Assignment -
Going through the entries below, work out how many lines have the string "modelos" in them. Give the number and nothing more.

(Given records Opens)

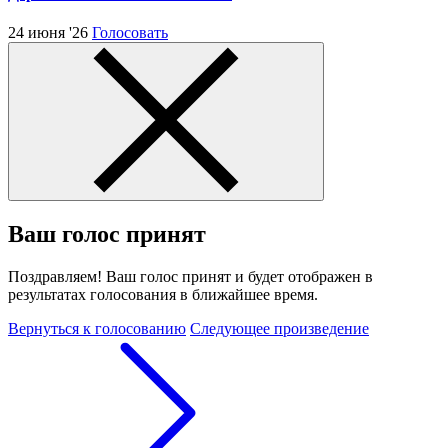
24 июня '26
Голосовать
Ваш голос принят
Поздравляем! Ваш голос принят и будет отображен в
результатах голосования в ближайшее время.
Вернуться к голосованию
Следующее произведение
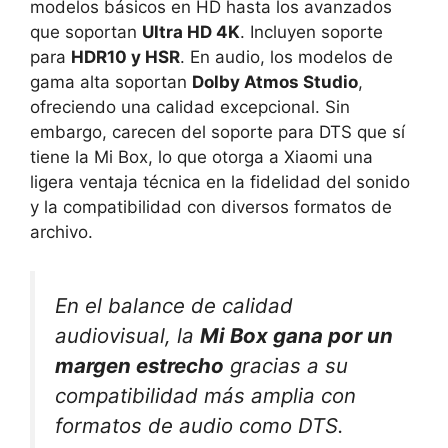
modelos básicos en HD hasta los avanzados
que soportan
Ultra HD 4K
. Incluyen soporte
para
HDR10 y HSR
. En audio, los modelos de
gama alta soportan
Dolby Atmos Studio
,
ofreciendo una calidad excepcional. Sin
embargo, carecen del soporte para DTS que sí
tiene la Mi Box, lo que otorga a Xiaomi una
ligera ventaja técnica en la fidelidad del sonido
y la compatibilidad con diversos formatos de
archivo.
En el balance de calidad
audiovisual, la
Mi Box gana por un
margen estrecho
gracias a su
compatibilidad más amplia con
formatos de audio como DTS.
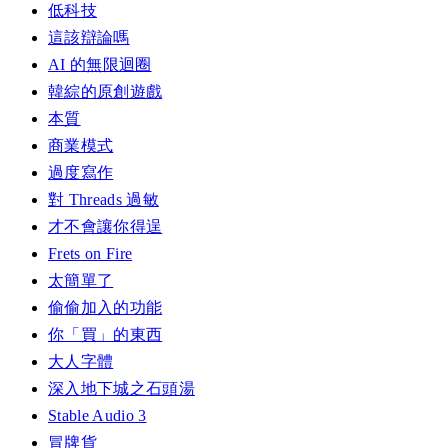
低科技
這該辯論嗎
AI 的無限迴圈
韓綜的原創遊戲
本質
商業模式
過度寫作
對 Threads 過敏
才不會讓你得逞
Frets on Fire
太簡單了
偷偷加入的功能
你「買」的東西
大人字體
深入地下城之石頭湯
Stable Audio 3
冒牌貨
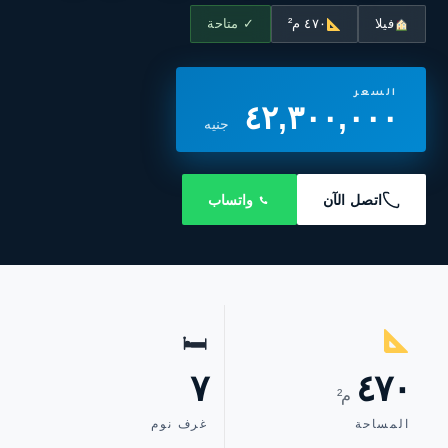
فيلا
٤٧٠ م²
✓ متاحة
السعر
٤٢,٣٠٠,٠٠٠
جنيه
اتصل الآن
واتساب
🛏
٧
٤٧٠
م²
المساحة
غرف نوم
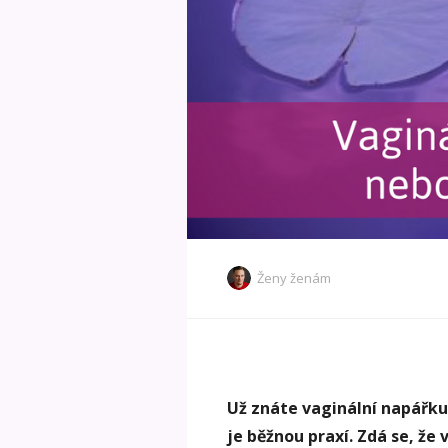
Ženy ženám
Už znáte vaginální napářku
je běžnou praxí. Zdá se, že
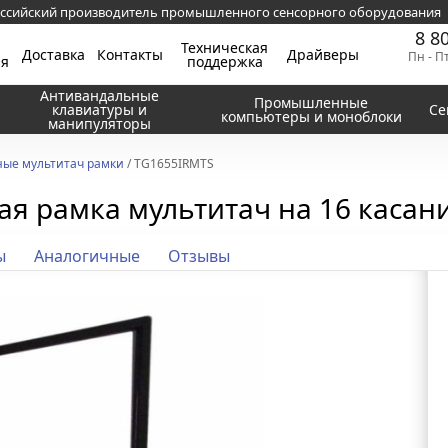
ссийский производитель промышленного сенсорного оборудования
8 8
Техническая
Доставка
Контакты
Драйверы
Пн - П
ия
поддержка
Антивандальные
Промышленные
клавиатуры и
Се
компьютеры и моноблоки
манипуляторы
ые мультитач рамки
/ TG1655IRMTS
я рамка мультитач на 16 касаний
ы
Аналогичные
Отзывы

(Given records Closes)
(Given records Opens)

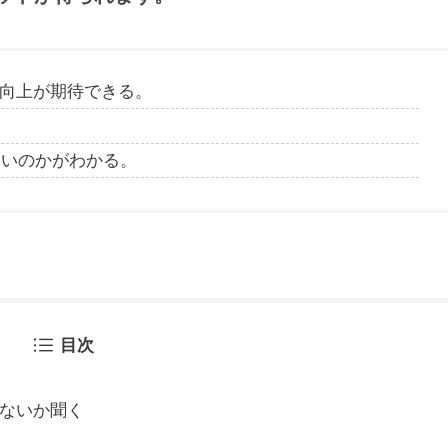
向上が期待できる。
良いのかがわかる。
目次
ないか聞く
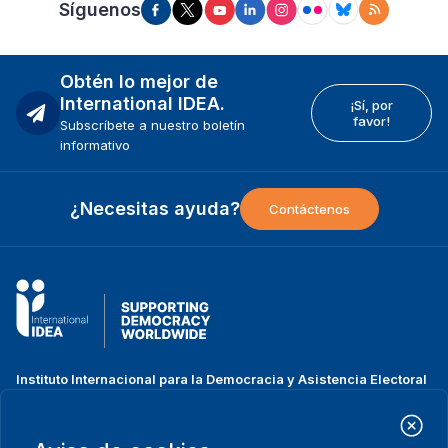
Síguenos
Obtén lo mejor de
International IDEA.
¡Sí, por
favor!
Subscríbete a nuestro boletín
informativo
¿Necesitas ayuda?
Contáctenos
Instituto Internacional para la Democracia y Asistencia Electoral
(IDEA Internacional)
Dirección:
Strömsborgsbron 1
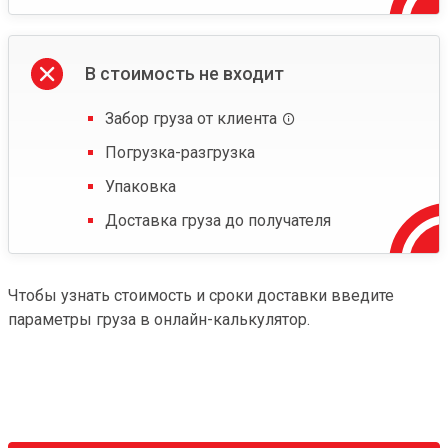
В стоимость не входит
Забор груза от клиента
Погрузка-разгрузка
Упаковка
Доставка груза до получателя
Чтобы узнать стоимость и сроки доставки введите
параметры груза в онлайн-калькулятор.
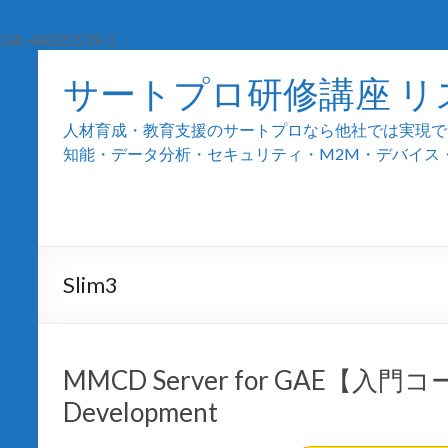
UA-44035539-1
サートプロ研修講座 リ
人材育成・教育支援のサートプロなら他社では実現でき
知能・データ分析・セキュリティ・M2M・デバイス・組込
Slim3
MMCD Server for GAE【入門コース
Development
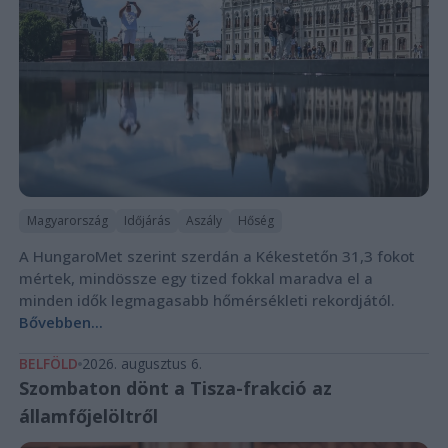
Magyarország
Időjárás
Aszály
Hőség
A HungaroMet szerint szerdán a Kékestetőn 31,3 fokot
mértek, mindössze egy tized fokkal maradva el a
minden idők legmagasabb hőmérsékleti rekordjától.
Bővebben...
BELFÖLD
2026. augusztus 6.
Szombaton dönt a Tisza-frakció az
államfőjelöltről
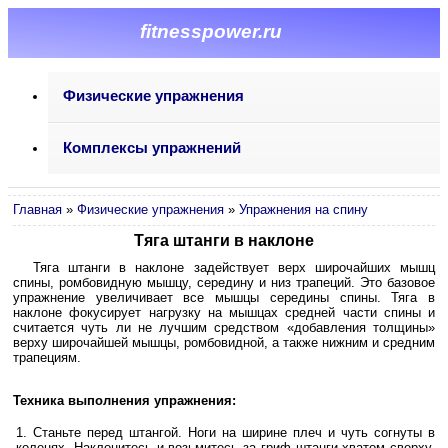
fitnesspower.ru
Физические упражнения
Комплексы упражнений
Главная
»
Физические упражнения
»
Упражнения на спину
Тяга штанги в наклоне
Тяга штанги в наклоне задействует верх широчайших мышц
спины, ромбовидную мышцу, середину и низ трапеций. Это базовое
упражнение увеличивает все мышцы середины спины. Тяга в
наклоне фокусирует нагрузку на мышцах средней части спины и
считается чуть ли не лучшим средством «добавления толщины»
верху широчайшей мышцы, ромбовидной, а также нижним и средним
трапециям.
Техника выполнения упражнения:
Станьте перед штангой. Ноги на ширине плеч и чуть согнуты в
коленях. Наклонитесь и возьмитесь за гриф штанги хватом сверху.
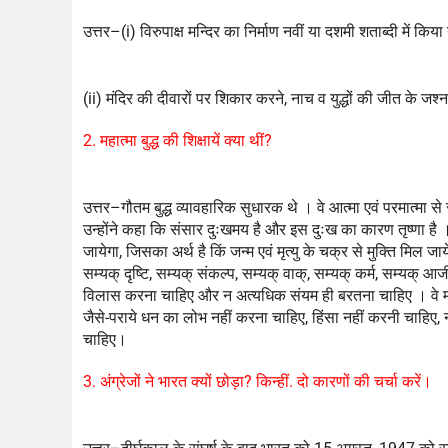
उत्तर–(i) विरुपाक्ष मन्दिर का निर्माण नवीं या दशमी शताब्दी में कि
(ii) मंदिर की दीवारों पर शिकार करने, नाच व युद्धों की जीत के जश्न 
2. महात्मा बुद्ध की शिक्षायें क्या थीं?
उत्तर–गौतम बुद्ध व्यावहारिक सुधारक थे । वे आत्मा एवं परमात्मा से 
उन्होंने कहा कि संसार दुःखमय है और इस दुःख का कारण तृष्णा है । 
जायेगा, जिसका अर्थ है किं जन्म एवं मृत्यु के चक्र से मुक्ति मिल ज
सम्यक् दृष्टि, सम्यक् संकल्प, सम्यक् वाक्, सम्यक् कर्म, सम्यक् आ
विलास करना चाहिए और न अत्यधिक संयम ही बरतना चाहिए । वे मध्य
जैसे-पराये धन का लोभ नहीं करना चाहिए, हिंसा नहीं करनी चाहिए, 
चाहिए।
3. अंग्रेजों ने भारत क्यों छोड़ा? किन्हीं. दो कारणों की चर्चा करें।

(Given records Closes)
(Given records Opens)

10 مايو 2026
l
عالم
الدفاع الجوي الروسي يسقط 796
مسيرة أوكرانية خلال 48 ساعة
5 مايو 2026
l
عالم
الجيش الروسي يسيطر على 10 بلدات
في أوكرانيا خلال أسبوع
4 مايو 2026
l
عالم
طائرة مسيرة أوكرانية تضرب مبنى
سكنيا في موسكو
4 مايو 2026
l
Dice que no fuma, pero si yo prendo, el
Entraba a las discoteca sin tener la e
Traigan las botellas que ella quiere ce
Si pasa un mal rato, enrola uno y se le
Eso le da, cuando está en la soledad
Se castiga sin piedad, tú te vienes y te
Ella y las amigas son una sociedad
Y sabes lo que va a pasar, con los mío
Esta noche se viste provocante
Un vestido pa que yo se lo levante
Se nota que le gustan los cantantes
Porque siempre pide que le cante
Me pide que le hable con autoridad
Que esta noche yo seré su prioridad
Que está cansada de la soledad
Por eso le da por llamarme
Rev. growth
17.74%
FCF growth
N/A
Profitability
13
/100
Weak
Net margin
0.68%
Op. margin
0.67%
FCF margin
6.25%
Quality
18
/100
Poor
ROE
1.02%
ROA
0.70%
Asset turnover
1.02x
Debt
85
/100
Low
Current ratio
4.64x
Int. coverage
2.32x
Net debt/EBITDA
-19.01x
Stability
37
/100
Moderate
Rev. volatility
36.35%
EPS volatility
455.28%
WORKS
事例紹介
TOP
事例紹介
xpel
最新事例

(Given records Closes)

Solution below -
2